Kroh L, Schrödter R, Mügge C, Westphal G, Baltes W, Schröder R. [Heat-induced decomposition of disaccharide Amadori compounds in quasi-water-free reaction conditions].
ZEITSCHRIFT FUR LEBENSMITTEL-UNTERSUCHUNG UND -FORSCHUNG 1992;
194:216-21. [PMID:
1519387 DOI:
10.1007/bf01198410]
[Citation(s) in RCA: 6] [Impact Index Per Article: 0.2] [Reference Citation Analysis] [Abstract] [MESH Headings] [Track Full Text] [Subscribe] [Scholar Register] [Indexed: 12/27/2022]
Abstract
The thermally induced decomposition of disaccharide Amadori compounds has been compared to those of monosaccharide ones under almost water-free conditions.
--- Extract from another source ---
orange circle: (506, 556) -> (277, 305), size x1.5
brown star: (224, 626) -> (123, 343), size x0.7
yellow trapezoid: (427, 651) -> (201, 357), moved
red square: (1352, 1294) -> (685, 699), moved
The structure of the synthesized maltulosyl compound has been proved to be 4C1-alpha-D-glucopyranosyl- (1----4)-2C5-beta-D-fructopyranosylglycine by 1H- and 13C-NMR spectroscopy. The decomposition of Amadori compounds has been used to study the kinetics of the browning reaction. Compared to fructosylglycine and maltotriulosylglycine, the browning of the disaccharide is faster. Curie point pyrolysis at 300 degrees C and investigation of the pyrolysate by gas chromatography/mass spectrometry have shown that the disaccharide component influences the thermal process. Furanes and furanones have been detected as predominant degradation products, the main one being 2(5H)-furanone. For the first time, we suggest a reaction pathway for the formation of these products via the Maillard reaction which includes 1,6-anhydroglucose.